Firli menyebut, dalam memberantas korupsi perlu peran andil dan dukungan semua pihak eksekutif, legislatif, yudikatif dan seluruh anak bangsa dalam perbaikan sistem secara menyeluruh.
“Sebagaimana yang pernah sering saya sampaikan di berbagai kesempatan, bahwa korupsi terjadi karena banyak faktor dan tidak ada sebab tunggal orang melakukan korupsi,” ujar Firli.
Oleh karena itu, Firli memandang jika kekuasaan eksekutif dan legislatif dikuasai oleh hubungan keluarga, maka dapat diduga korupsi tidak bisa terelakkan.

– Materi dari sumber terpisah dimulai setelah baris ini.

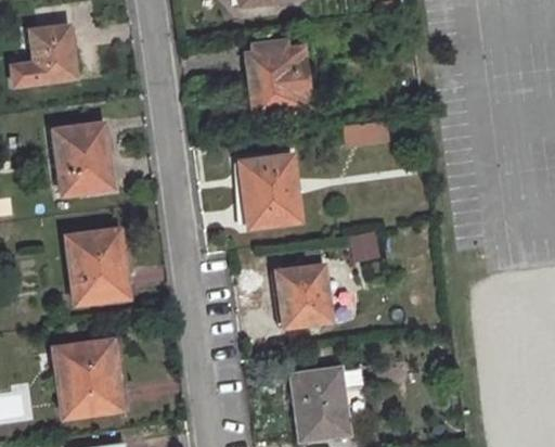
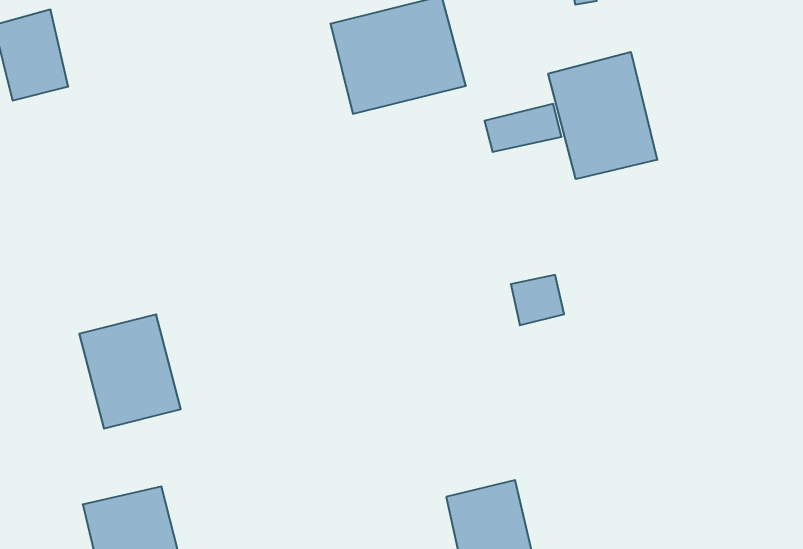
building: none -> [548,52,657,179]
building: [52,126,109,195] -> none
building: [242,154,300,225] -> none
building: [276,259,330,321] -> none

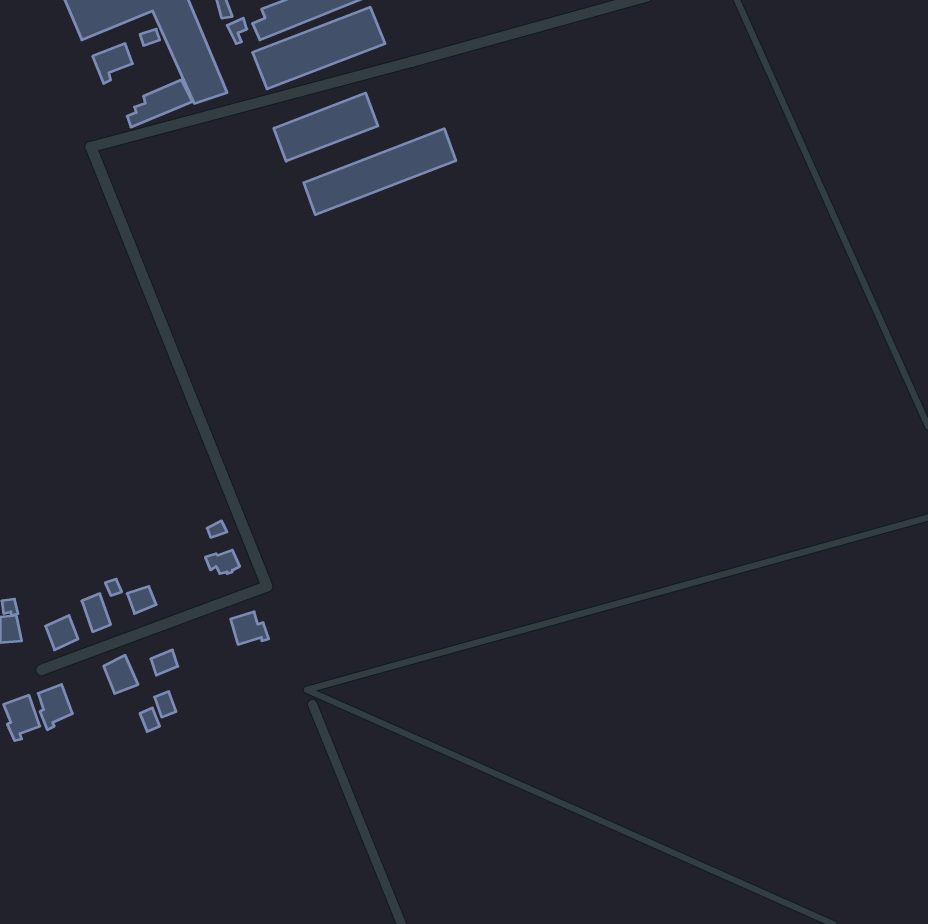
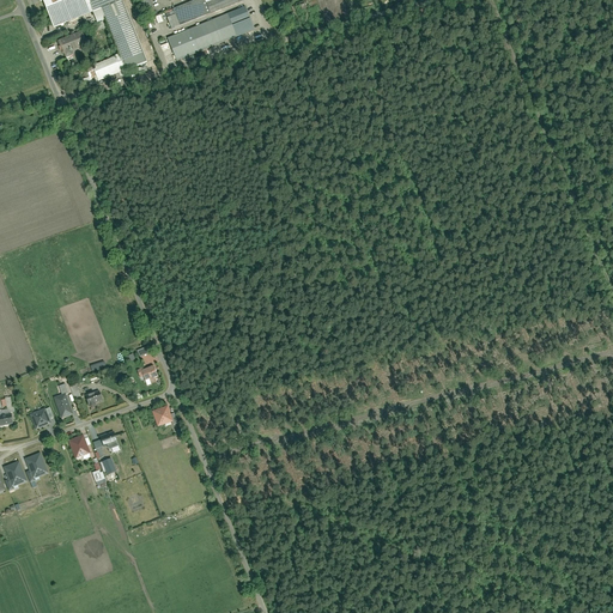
building: [274,93,378,161] -> none
building: [304,129,456,215] -> none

Bahkan, praktik nepotisme itu juga didorong oleh sistem yang sangat memungkinkan karena sistem yang memang tersedia.
“Korupsi tidak terlepas dari sistem sebagai penyebabnya. Untuk itu banyak hal bidang yang perlu dibenahi,” sesal Firli.
Firli menegaskan, sejumlah bidang yang perlu dibenahi meliputi sistem ekonomi, sistem tata niaga, sistem pelayananan publik, sistem pengadaan barang dan jasa, sistem perijinan, sistem rekruitmen, sistem impor-ekspor. Termasuk juga sistem politik dan sistem pilkada langsung yang perlu menjadi pemikiran semua pihak.
“Dalam hal pencegahannya, KPK sudah melakukan kajian terkait politik berintegritas termasuk pelaksanaan pilkada langsung,” tegas Firli.
KPK menetapkan Bupati Kutai Timur Ismunandar beserta istrinya, Ketua DPRD Encek Unguria sebagai tersangka. KPK menduga, Ismunandar dan Encek Unguria menerima suap bersama tiga tersangka lain yakni Ketua Badan Pendapatan Daerah (Bapeda) Musyaffa, Ketua Badan Pengelola Keuangan Daerah (BPKAD) Suriansyah dan Kepala Dinas Pekerjaan Umum (PU) Aswandini.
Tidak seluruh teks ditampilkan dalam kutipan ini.